Ahora que el goteo de revelaciones de abusos sexuales y explotación contra organizaciones humanitarias británicas se ha convertido en inundación, se puede aprender mucho del lenguaje utilizado: el hecho de que a las supuestas víctimas del personal de Oxfam en países como Haití se les llame “prostitutas menores”, cuando en realidad la gente que tiene relaciones sexuales con menores por debajo de la edad mínima legal son violadores.

También escuchamos mucho cómo se describe a las mujeres a las que los trabajadores humanitarios pagaban a cambio de sexo como “trabajadoras sexuales” sin entender el contexto. En países donde las organizaciones humanitarias tienen una presencia permanente grande, la gente que vive a su sombra ha sido condicionada a creer que estas organizaciones están ahí para ofrecerles ayuda.

Por ejemplo, todo el mundo en Accra, Ghana, sabe dónde están las oficinas de Save the Children; en Liberia, prácticamente todo el mundo te puede llevar a la sede de Médicos Sin Fronteras. Estas organizaciones son visibles y ostentosas, con caros vehículos 4x4 de marca y ofreciendo a los locales la posibilidad de un empleo excepcional, permanente y lucrativo.

En mi experiencia, especialmente tras una catástrofe, cuando los extranjeros son en ocasiones la única fuente de recursos, las mujeres buscan en ellos cualquier ayuda que puedan conseguir. Lo que ahora sale a la luz es que supuestamente se ofrecieron ayudas económicas a cambio de favores sexuales. Esta es una transacción obviamente desigual y explotadora.

Todos hemos sido condicionados para creer que las organizaciones benéficas y humanitarias operan en un vacío sin civilizar. Es difícil recalcar cuánta influencia tienen las grandes ONG sobre la información que recibimos. Hoy en día, pocos medios de comunicación pueden permitirse el coste de enviar a corresponsales a zonas de crisis sin su ayuda.

Como resultado, las noticias que consumimos están condicionadas bajo el prisma del trabajo de ayuda humanitaria, donde los civilizados ayudan a los no civilizados –y si los que ayudan se convierten en unos pervertidos, ¿qué cabe esperar en un ambiente así?–.

Las revelaciones sobre abusos y mala conducta sexual –que llegan con mucho retraso– han provocado una combinación deprimente de neurastenia tropical y falsa indignación moral. Y digo falsa porque esto realmente es una cuestión de dinero. Nuestro interés en estas organizaciones se basa en que han recibido millones de euros de los contribuyentes británicos. Esta ha sido nuestra principal preocupación, en lugar del bienestar de las víctimas.
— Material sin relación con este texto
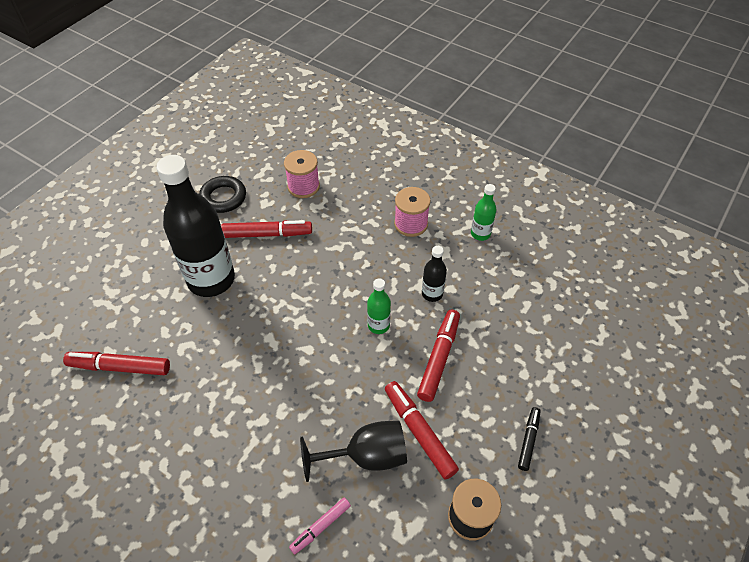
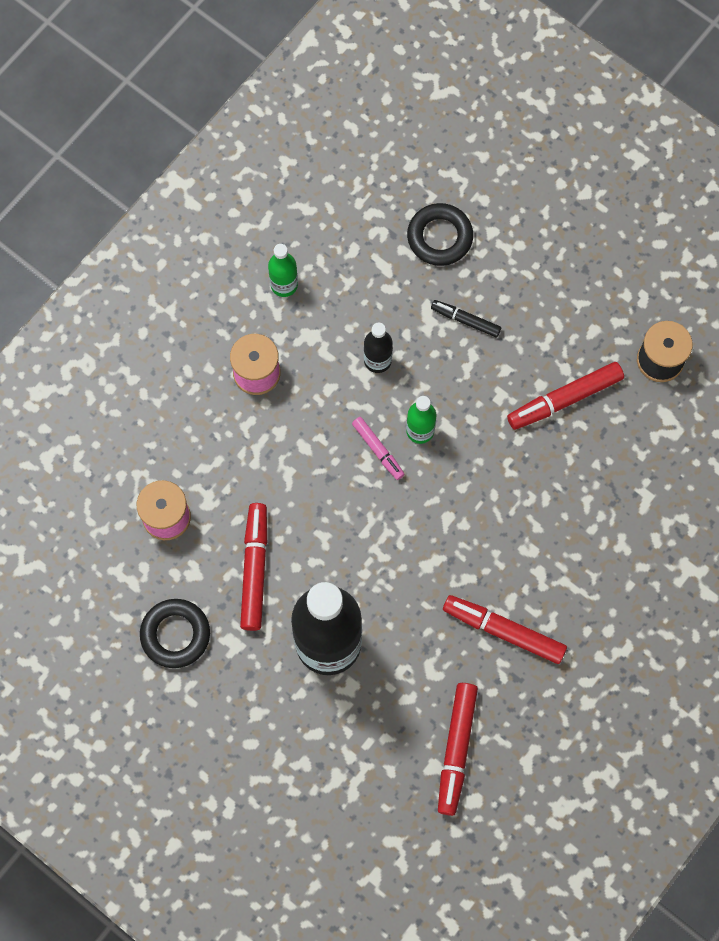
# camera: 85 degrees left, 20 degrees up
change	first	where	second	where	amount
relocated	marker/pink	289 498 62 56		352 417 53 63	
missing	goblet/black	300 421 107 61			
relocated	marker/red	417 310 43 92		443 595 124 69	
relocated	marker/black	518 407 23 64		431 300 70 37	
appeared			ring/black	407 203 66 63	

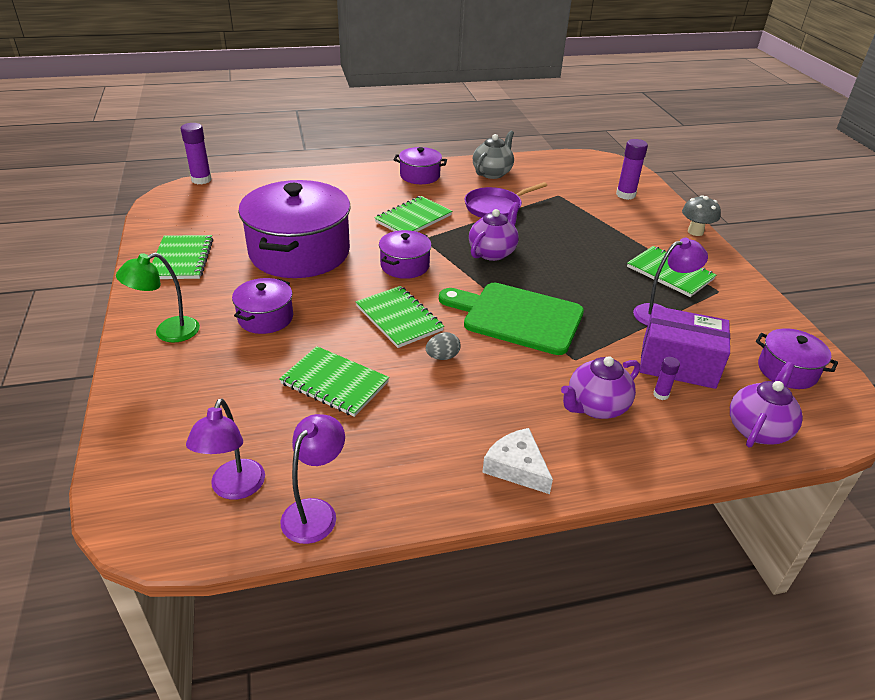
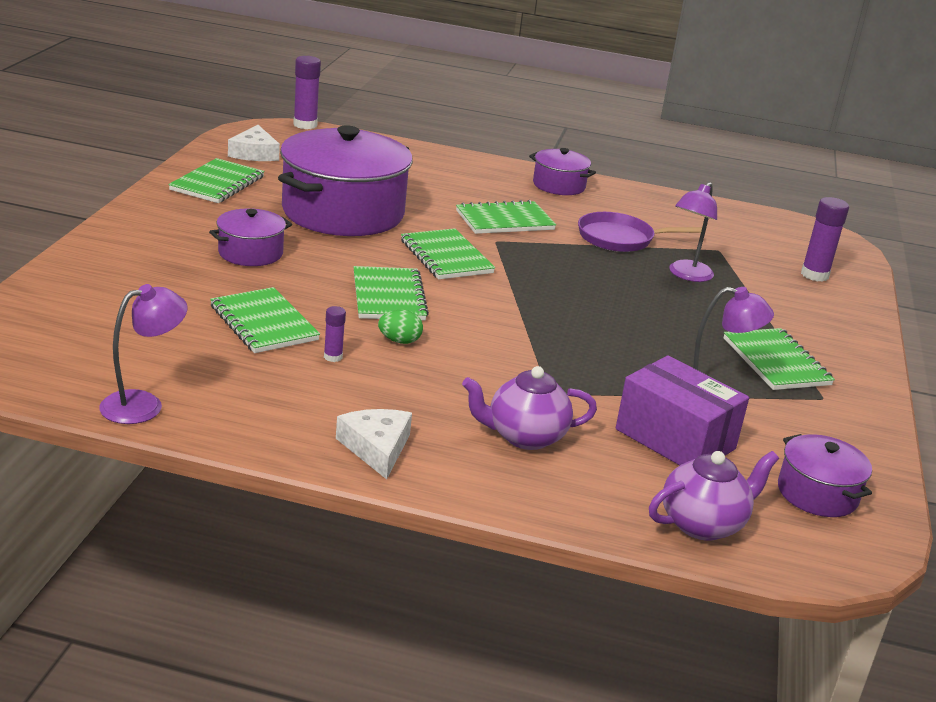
# camera: 25 degrees right, 10 degrees down
change	first	where	second	where	amount
missing	lamp/green	116 253 84 90			
relocated	lamp/purple	186 398 79 102		669 182 48 100	
exchanged	pot/purple	379 230 53 49	notebook/green	401 228 94 51	
colour	egg/grey	426 332 35 28	egg/green	378 310 45 34	
missing	cutting board/green	439 283 145 72			
missing	teapot/purple	469 202 51 59			
missing	teapot/grey	473 131 41 48			
relocated	glue stick/purple	654 357 26 43		324 306 22 56	
missing	mushroom/grey	682 195 39 41			
appeared			cheese/white	228 125 52 36	

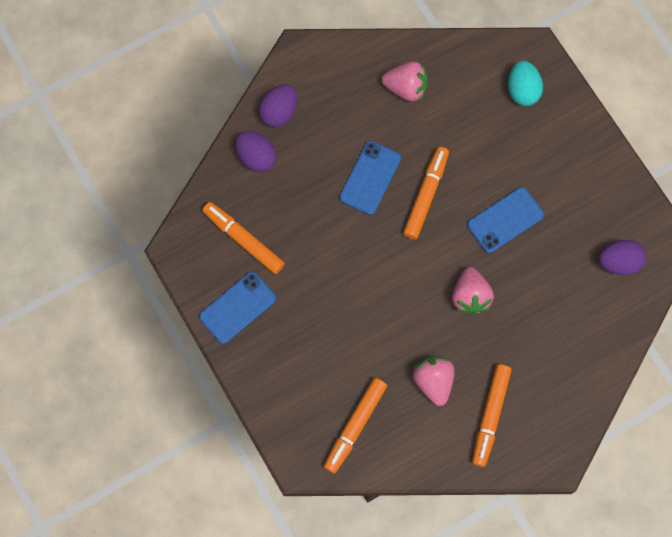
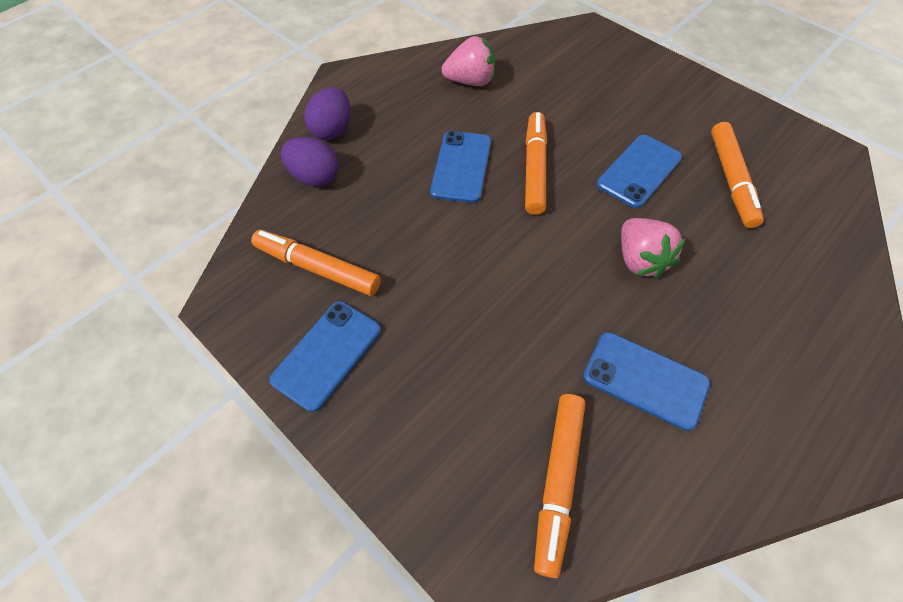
# camera: 15 degrees left, 15 degrees down
change	first	where	second	where	amount
exchanged	strawberry/pink	413 356 41 50	phone/blue	583 332 127 99	
relocated	marker/orange	472 364 40 103		711 122 53 106	
missing	egg/turquoise	508 61 35 45			
missing	egg/purple	598 240 48 35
Al mismo tiempo, hemos permanecido impasibles ante los miles de incidentes de abusos sexuales de los cascos azules que han salido a la luz en la última década, incluida una trama de violaciones a cambio de comida en República Centroafricana, otra de abuso sexual a menores en Haití, ataques sexuales habituales a niñas de 12 años en Liberia y otros incidentes cuya depravación es difícil de comprender –como cuando un grupo de cascos azules supuestamente ató a cuatro chicas jóvenes y les obligó a tener relaciones sexuales con un perro–.
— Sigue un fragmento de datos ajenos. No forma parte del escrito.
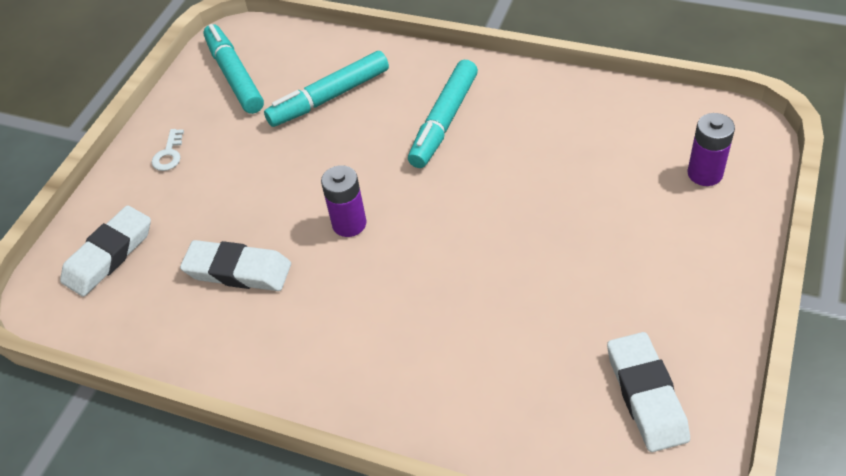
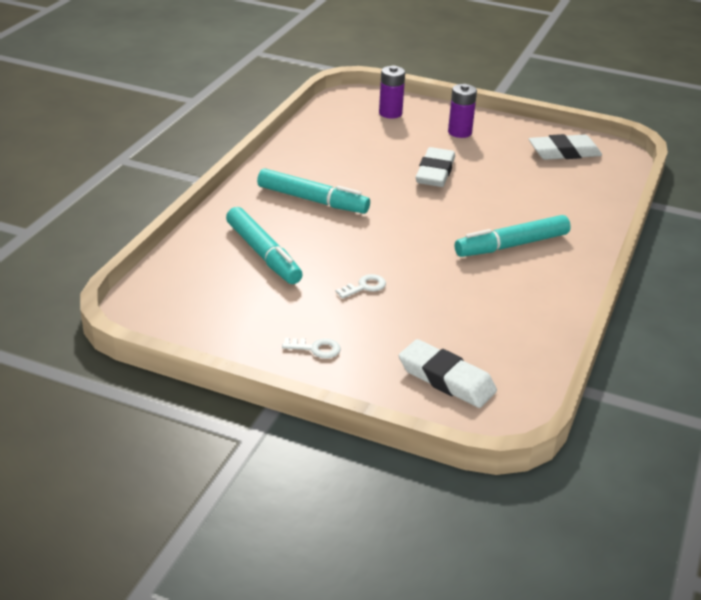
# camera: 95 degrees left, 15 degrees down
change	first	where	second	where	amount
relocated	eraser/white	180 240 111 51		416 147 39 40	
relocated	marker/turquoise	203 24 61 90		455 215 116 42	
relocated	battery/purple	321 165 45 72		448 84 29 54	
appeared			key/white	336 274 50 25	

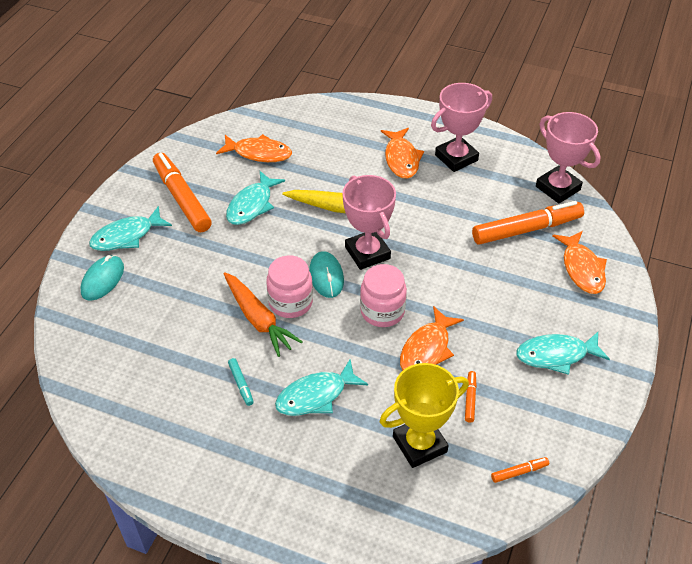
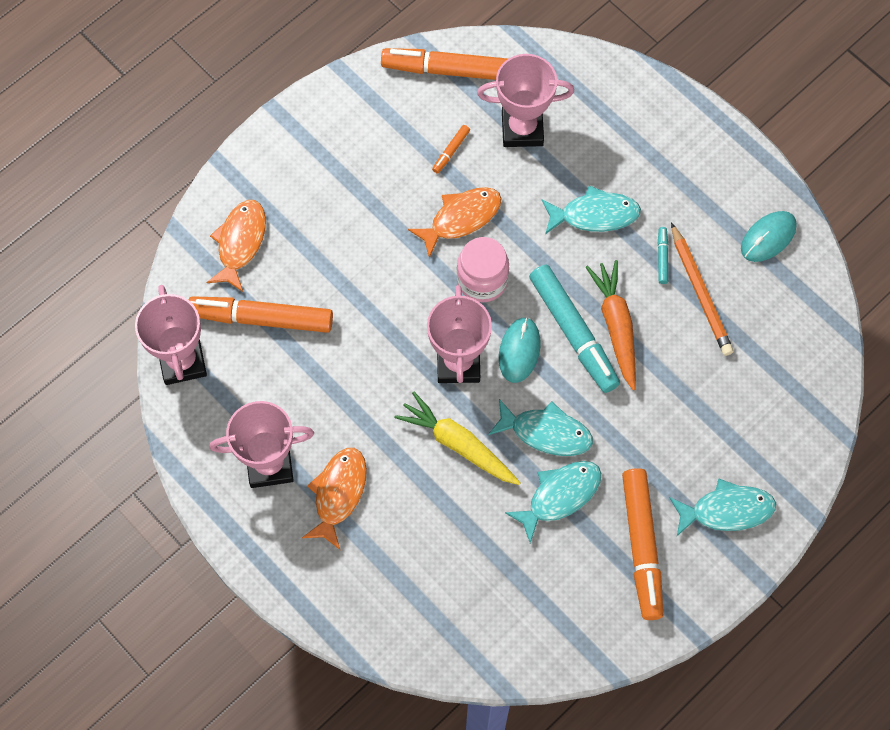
# camera: 155 degrees left, 20 degrees up
change	first	where	second	where	amount
relocated	mouse/turquoise	81 255 43 46		741 211 56 51	
missing	fish/orange	216 134 76 28			
exchanged	jar/pink	266 255 47 63	marker/turquoise	529 265 91 128	
colour	trophy/yellow	380 363 89 105	trophy/pink	477 54 97 93	
size	marker/orange	491 457 58 26		381 48 127 32	x2.38
relocated	fish/turquoise	516 332 94 43		488 399 105 57	
appeared			pencil/orange	671 223 63 133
Lo que todavía esta por ver es hasta qué punto los viajeros de negocios británicos y de otros países han apoyado las economías en desarrollo a través de la prostitución. Existen pocos datos, si es que los hay, sobre este asunto, pero he visto una y otra vez a hombres blancos con mujeres claramente menores de edad en hoteles y bares por todo África, Asia y el Caribe. Nunca he llegado a comprender cómo esto se ha normalizado.

Las organizaciones internacionales, aunque con retraso, están ahora asumiendo responsabilidades básicas, como las medidas que está implantando Oxfam para llevar a cabo investigaciones independientes y volver a estudiar casos pasados. El director ejecutivo de Oxfam Reino Unido, Mark Goldring, ha pedido disculpas esta semana ante una comisión parlamentaria por las acciones de su personal.

En cuanto a la idea subyacente, según la cual los trabajadores humanitarios ven los países pobres como un vacío moral en el que comprar sus placeres al tiempo que nosotros nos compadecemos de ellos porque trabajan en situaciones difíciles, no cambiará hasta que entendamos por completo los fundamentos coloniales sobre los que se basan algunos comportamientos.